If you have sales workflows in place, it’s a great time to start looking at CRM software. But not just any old CRM will do. The complexity of the distribution industry does not translate to a CRM built for any company.

We wouldn’t recommend buying a generic CRM if you’re expecting it to fit your organization’s needs out of the box. Historically, the market has offered few software solutions tailored for distributors. Distributors have been putting up with workarounds that push mainstream, square CRM into a round hole for years.  

Perhaps this explains why only 50% of distribution sales teams use their CRM — if they have one. There is perhaps no worse torture than investing in software no one uses.  

Thankfully, the tide is turning with a move to industry-specific CRMs.  

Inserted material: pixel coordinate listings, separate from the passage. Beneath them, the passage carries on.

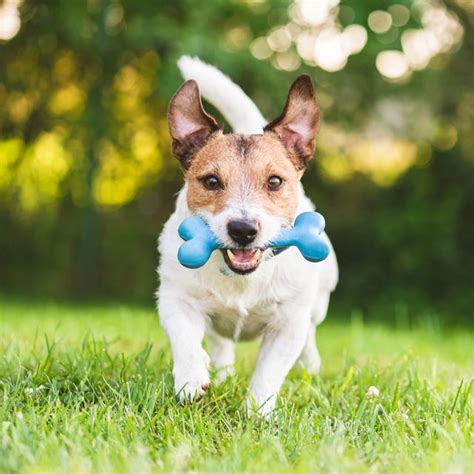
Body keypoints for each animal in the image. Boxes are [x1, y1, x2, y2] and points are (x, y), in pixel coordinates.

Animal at [158, 56, 336, 414]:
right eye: (211, 181)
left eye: (275, 182)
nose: (243, 230)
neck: (242, 278)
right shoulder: (174, 298)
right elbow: (185, 339)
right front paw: (190, 379)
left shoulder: (288, 323)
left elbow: (269, 370)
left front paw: (259, 410)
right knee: (219, 342)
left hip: (318, 302)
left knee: (310, 336)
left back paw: (310, 367)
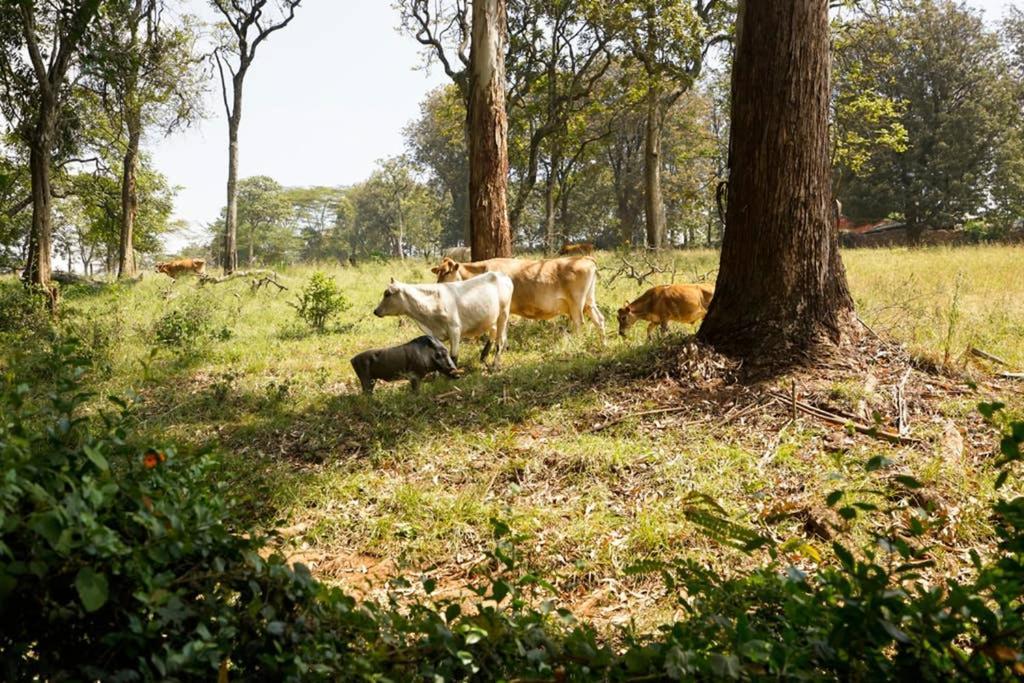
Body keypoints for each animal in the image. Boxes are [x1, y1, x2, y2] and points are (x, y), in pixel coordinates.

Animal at [374, 270, 516, 368]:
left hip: (504, 313)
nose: (375, 311)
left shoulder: (455, 329)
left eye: (387, 294)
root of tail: (501, 274)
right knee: (493, 332)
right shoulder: (434, 334)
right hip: (491, 317)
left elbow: (453, 355)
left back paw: (495, 365)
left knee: (500, 341)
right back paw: (483, 357)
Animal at [430, 255, 602, 333]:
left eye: (447, 272)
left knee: (579, 323)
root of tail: (583, 257)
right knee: (599, 320)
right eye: (438, 271)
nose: (437, 286)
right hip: (589, 301)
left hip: (576, 303)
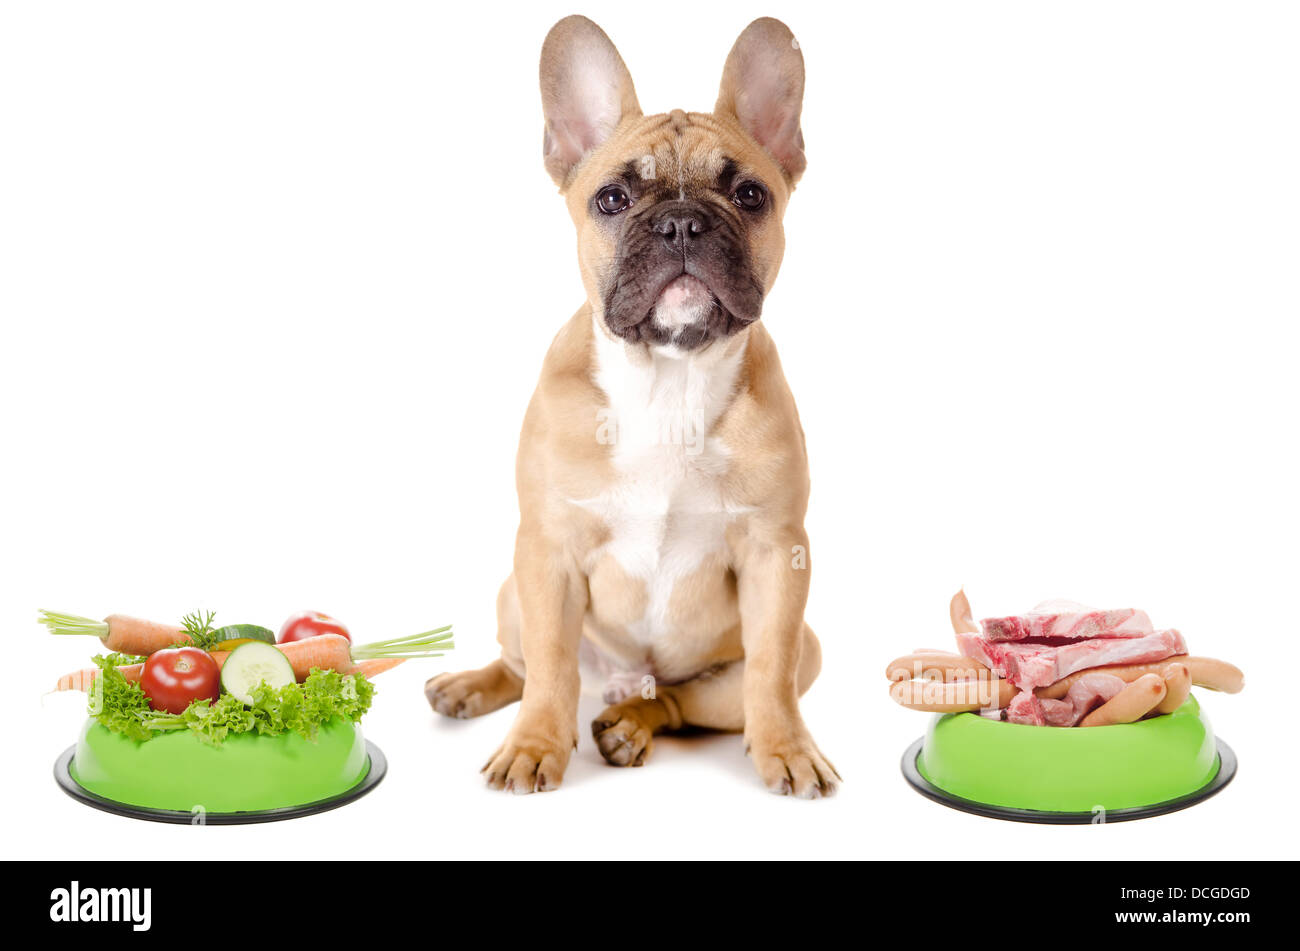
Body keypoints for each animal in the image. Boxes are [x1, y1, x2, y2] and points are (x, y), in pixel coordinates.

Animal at [421, 18, 837, 800]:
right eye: (613, 199)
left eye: (750, 193)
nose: (681, 223)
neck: (669, 378)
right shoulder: (547, 551)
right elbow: (551, 669)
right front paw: (533, 744)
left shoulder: (776, 555)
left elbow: (769, 674)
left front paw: (788, 748)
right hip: (512, 595)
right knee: (525, 667)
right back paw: (473, 686)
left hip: (801, 652)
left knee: (679, 702)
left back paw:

Here’s another question to consider: How much time do your sales reps spend inputting data into their CRM? 

According to a Distribution Strategy Group report, the answer should be no more than 20%.  

That same report illustrated just how long it takes for distributors to reap the benefits of their CRM:

  • 17% of distributors indicated it took more than two years, 
  • 11% 19-24 months, 
  • 14% 13-18 months, 
  • 15% 7-12 months, 
  • 19% 6 months or less, and;
  • the remaining respondents had yet to implement a CRM.

 These numbers illustrate a costly problem. Generic CRMs promise to automate selling, provide a central location for actionable data, help with task management and basically make sales reps sell more. 

For most CRMs, this isn’t reality — especially if your sales processes aren’t working. 

How Can Distributors Guarantee CRM ROI? 

Here are two key ways to guarantee a fast return on your CRM investment: 

  1. Have a sales process in place the CRM can support.
  2. Select a CRM built for distribution sales. Generic CRMs might lack the features you need and require a potentially frustrating workaround. 

Selecting the right CRM can be challenging. You’ll want a CRM that:  

  • Gives you a picture window into omnichannel purchasing patterns 
  • Integrates with ERP, PIM or ecommerce tools 
  • Is intuitive and easy to use, even by non-technical folks  
  • Facilitates a personalized sales approach geared toward distribution customers 
  • Supports the needs of field reps with a friendly mobile experience

The best CRM platforms for distributors are those built for a distribution sales process. But if you step into platform purchase mode without having an established sales process, even a purpose-built distribution CRM won’t take you where you need to go. 

So, ask yourself again: Do you have an established sales process? If the answer is yes, it could be the right time to find a CRM that’s right for you.